[Stored items]
Content starts

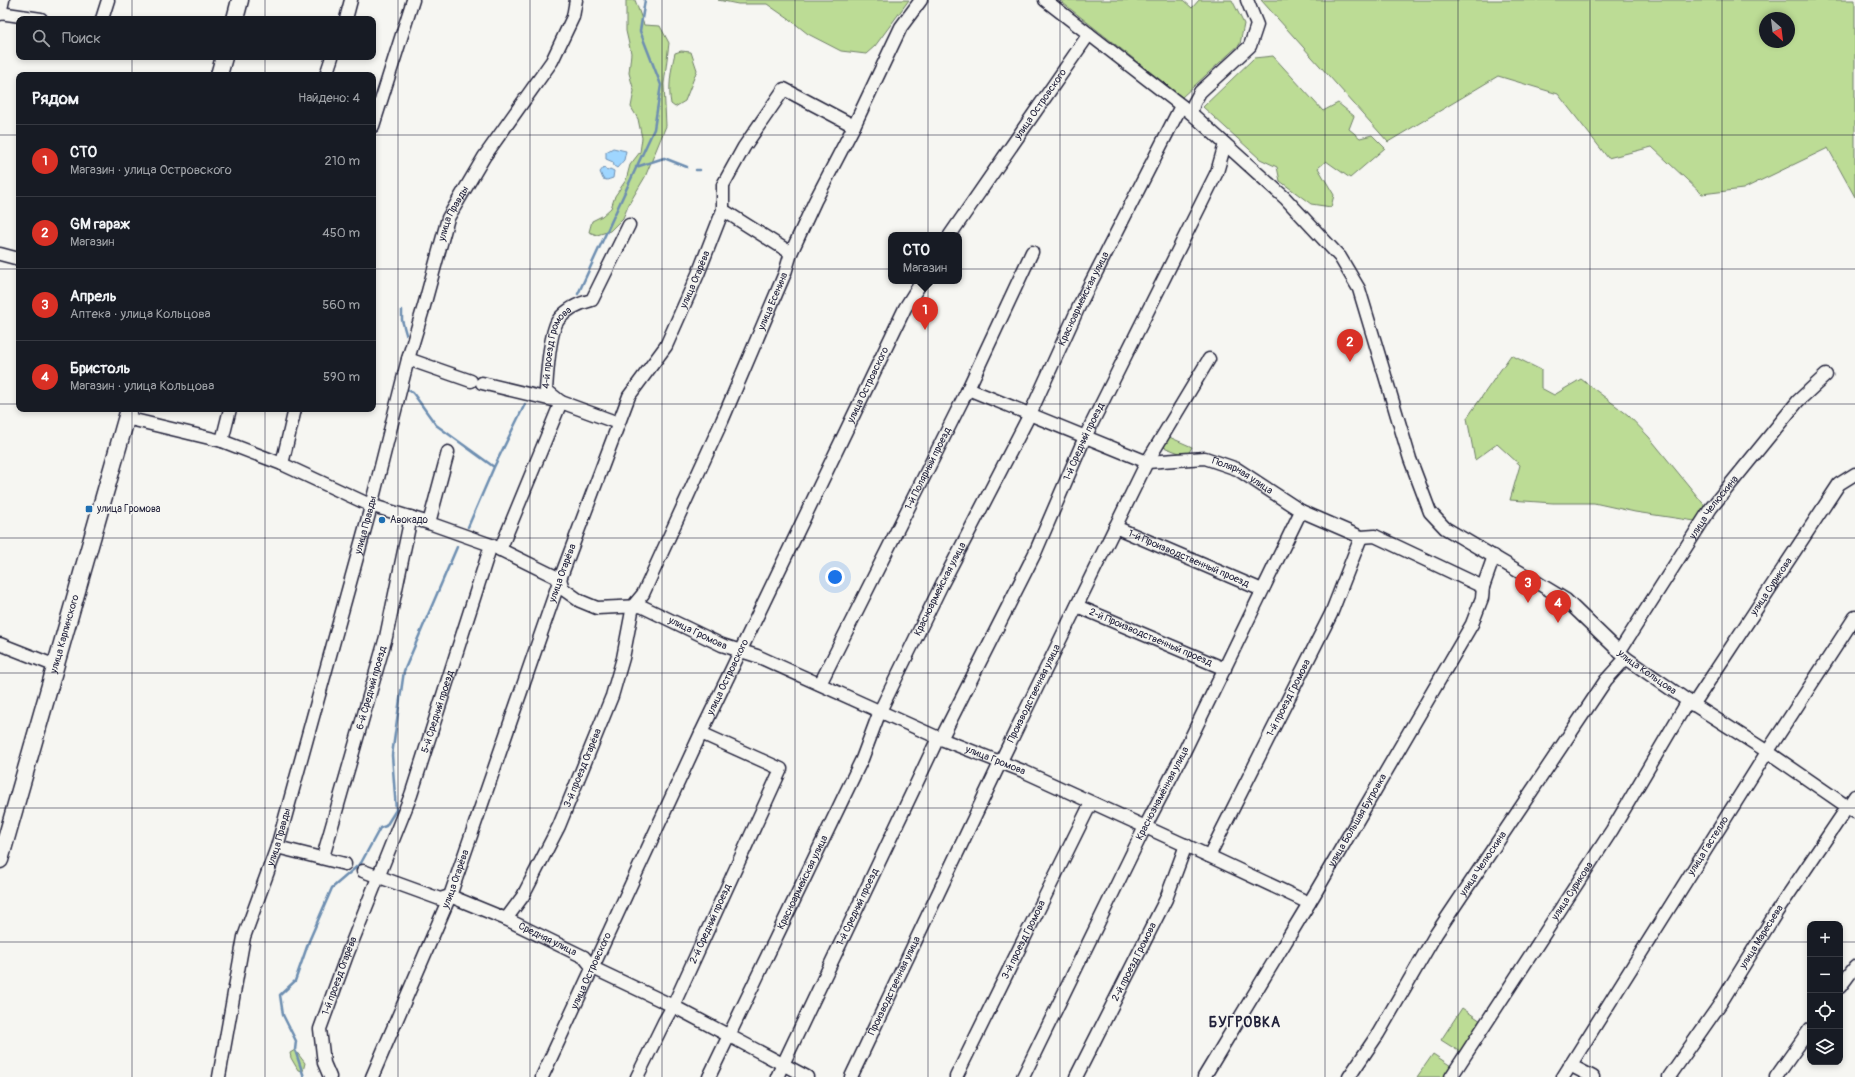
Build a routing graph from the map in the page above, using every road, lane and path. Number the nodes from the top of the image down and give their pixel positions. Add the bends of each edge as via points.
1 (4, 0) edge
2 (108, 0) edge
3 (240, 0) edge
4 (351, 0) edge
5 (414, 0) edge
6 (576, 0) edge
7 (921, 0) edge
8 (1045, 0) edge
9 (1246, 0) edge
10 (0, 13) edge
11 (20, 16) edge
12 (103, 16) edge
13 (236, 16) edge
14 (347, 16) edge
15 (1090, 34) junction
16 (223, 60) edge
17 (331, 60) edge
18 (220, 72) edge
19 (327, 72) edge
20 (1181, 106) junction
21 (1191, 114) junction
22 (376, 117) edge
23 (854, 126) junction
24 (1225, 144) junction
25 (723, 210) junction
26 (629, 225) dead end
27 (952, 232) edge
28 (1032, 252) dead end
29 (791, 253) junction
30 (0, 254) edge
31 (16, 258) edge
32 (920, 284) edge
33 (408, 359) junction
34 (1209, 359) dead end
35 (1826, 375) dead end
36 (968, 389) junction
37 (561, 402) junction
38 (229, 412) edge
39 (294, 412) edge
40 (127, 413) edge
41 (1030, 414) junction
42 (618, 423) junction
43 (1085, 437) junction
44 (222, 441) junction
45 (448, 452) dead end
46 (1147, 462) junction
47 (282, 464) junction
48 (1855, 474) edge
49 (370, 505) junction
50 (1301, 511) junction
51 (411, 517) junction
52 (429, 522) junction
53 (1115, 527) junction
54 (1361, 537) junction
55 (495, 547) junction
56 (1494, 556) junction
57 (560, 578) junction
58 (1483, 588) junction
59 (1262, 590) junction
60 (633, 606) junction
61 (1077, 606) junction
62 (1855, 617) edge
63 (0, 644) edge
64 (740, 650) junction
65 (1623, 655) junction
66 (56, 666) junction
67 (1225, 669) junction
68 (820, 684) junction
69 (1690, 703) junction
70 (880, 711) junction
71 (701, 733) junction
72 (940, 738) junction
73 (1768, 752) junction
74 (1000, 763) junction
75 (1855, 796) edge
76 (1091, 803) junction
77 (1851, 809) edge
78 (1145, 826) junction
79 (1186, 845) junction
80 (278, 847) junction
81 (1209, 856) junction
82 (323, 857) junction
83 (0, 860) edge
84 (345, 864) dead end
85 (363, 872) dead end
86 (379, 876) junction
87 (450, 896) junction
88 (1309, 903) junction
89 (506, 919) junction
90 (1855, 967) edge
91 (593, 968) junction
92 (1843, 983) edge
93 (673, 1006) junction
94 (1807, 1033) edge
95 (729, 1036) junction
96 (783, 1064) junction
97 (1570, 1065) junction
98 (219, 1077) edge
99 (330, 1077) edge
100 (372, 1077) edge
101 (542, 1077) edge
102 (637, 1077) edge
103 (709, 1077) edge
104 (777, 1077) edge
105 (807, 1077) edge
106 (851, 1077) edge
107 (956, 1077) edge
108 (1023, 1077) edge
109 (1076, 1077) edge
110 (1204, 1077) edge
111 (1349, 1077) edge
112 (1451, 1077) edge
113 (1563, 1077) edge
114 (1593, 1077) edge
115 (1669, 1077) edge
116 (1776, 1077) edge

1 - 10 street
2 - 12 street
3 - 13 main road
4 - 14 street
5 - 22 street
6 - 33 street, улица Правды via 573,17 552,61 484,157 448,218
7 - 23 street, улица Есенина via 901,27
8 - 15 street, улица Кольцова
9 - 21 street via 1257,25 1250,46 1200,92
10 - 11 street
15 - 20 street, улица Кольцова
15 - 27 street, улица Островского
16 - 18 main road
17 - 19 street
20 - 21 street, улица Кольцова
20 - 41 street, Красноармейская улица via 1081,302
21 - 24 street, улица Кольцова
23 - 25 street, улица Огарёва via 784,89 744,147 723,185
23 - 29 street, улица Есенина
24 - 43 street, 1-й Средний проезд via 1217,172
24 - 56 street, улица Кольцова via 1285,198 1340,257 1359,289 1410,459 1430,512 1445,528
25 - 29 street
25 - 42 street, улица Огарёва via 666,346 629,396
26 - 37 street, 4-й проезд Громова via 592,300 578,304 559,319 553,336 546,390
28 - 36 street, 1-й Полярный проезд
29 - 60 street, улица Есенина via 785,273 722,421 643,594
30 - 31 street
32 - 64 street, улица Островского via 905,308
33 - 37 street via 476,382
33 - 49 street, улица Правды
34 - 46 street, Производственная улица
35 - 65 street, улица Челюскина via 1798,401 1711,508
36 - 41 street, Полярная улица
36 - 68 street, 1-й Полярный проезд
37 - 42 street
37 - 55 street, 4-й проезд Громова
38 - 44 street
39 - 47 street
40 - 44 street
40 - 66 main road, улица Карпинского
41 - 43 street, Полярная улица
41 - 70 street, Красноармейская улица via 953,562
42 - 57 street, улица Огарёва
43 - 46 street, Полярная улица
43 - 72 street, 1-й Средний проезд via 1035,553
44 - 47 street
45 - 52 street
46 - 50 street, Полярная улица via 1205,458 1237,469
46 - 53 street, Производственная улица
47 - 49 street
48 - 69 street, улица Сурикова via 1839,484
49 - 51 street
49 - 80 street, улица Правды
50 - 54 street, Полярная улица
50 - 59 street, Краснознамённая улица
51 - 52 street
51 - 82 street, 6-й Средний проезд via 386,637
52 - 55 street
53 - 59 street, 1-й Производственный проезд
53 - 61 street, Производственная улица
54 - 58 street, Полярная улица via 1375,536
54 - 81 street, 1-й проезд Громова via 1331,614
55 - 57 street
55 - 86 street, 5-й Средний проезд via 411,795
56 - 58 street, улица Большая Бугровка
56 - 65 street, улица Кольцова via 1566,600
57 - 60 street, улица Громова via 563,589 588,605 608,608
57 - 87 street, улица Огарёва
58 - 88 street, улица Большая Бугровка via 1472,624
59 - 67 street, Краснознамённая улица
60 - 64 street, улица Громова via 641,606 722,645
60 - 89 street, 3-й проезд Огарёва via 623,658 612,696 559,826 523,896
61 - 67 street, 2-й Производственный проезд
61 - 74 street, Производственная улица
62 - 73 street, улица Гастелло
63 - 66 street
64 - 68 street, улица Громова
64 - 71 street, улица Островского
65 - 69 street, улица Кольцова
65 - 111 street, улица Челюскина via 1436,934 1378,1034
66 - 83 main road, улица Карпинского
67 - 78 street, Краснознамённая улица
68 - 70 street, улица Громова
69 - 73 street, улица Кольцова
69 - 112 street, улица Сурикова via 1612,830
70 - 72 street, улица Громова
70 - 95 street, Красноармейская улица via 862,759
71 - 91 street, улица Островского
71 - 93 street, 2-й Средний проезд via 781,769
72 - 74 street, улица Громова
72 - 96 street, 1-й Средний проезд
73 - 77 street, улица Кольцова
73 - 97 street, улица Гастелло
74 - 76 street, улица Громова
74 - 106 street, Производственная улица
75 - 77 street, улица Маресьева
76 - 78 street, улица Громова
76 - 107 street, 3-й проезд Громова
77 - 115 street, улица Маресьева via 1776,913 1720,1004
78 - 79 street, улица Громова
78 - 108 street, Краснознамённая улица
79 - 81 street, улица Громова
79 - 109 street, 2-й проезд Громова via 1166,899
80 - 82 street
80 - 98 street, улица Правды via 244,937
81 - 88 street, улица Громова
82 - 84 street
85 - 86 street, Средняя улица
86 - 87 street, Средняя улица via 440,899
86 - 99 street, 1-й проезд Огарёва via 320,1029 324,1063
87 - 89 street, Средняя улица
87 - 100 street, улица Огарёва
88 - 110 street, улица Большая Бугровка
89 - 91 street, Средняя улица via 584,957
90 - 92 street
91 - 93 street, Средняя улица
91 - 101 street, улица Островского
93 - 95 street, Средняя улица
93 - 102 street, 2-й Средний проезд
94 - 116 street
95 - 96 street, Средняя улица
95 - 103 street, Красноармейская улица
96 - 104 street, 1-й Средний проезд
96 - 105 street, Средняя улица
97 - 113 street, улица Гастелло
97 - 114 street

Content ends

Goal of the exercise =>
Return each full line of the entries that contains the word "Огарёва".

Response area =>
23 - 25 street, улица Огарёва via 784,89 744,147 723,185
25 - 42 street, улица Огарёва via 666,346 629,396
42 - 57 street, улица Огарёва
57 - 87 street, улица Огарёва
60 - 89 street, 3-й проезд Огарёва via 623,658 612,696 559,826 523,896
86 - 99 street, 1-й проезд Огарёва via 320,1029 324,1063
87 - 100 street, улица Огарёва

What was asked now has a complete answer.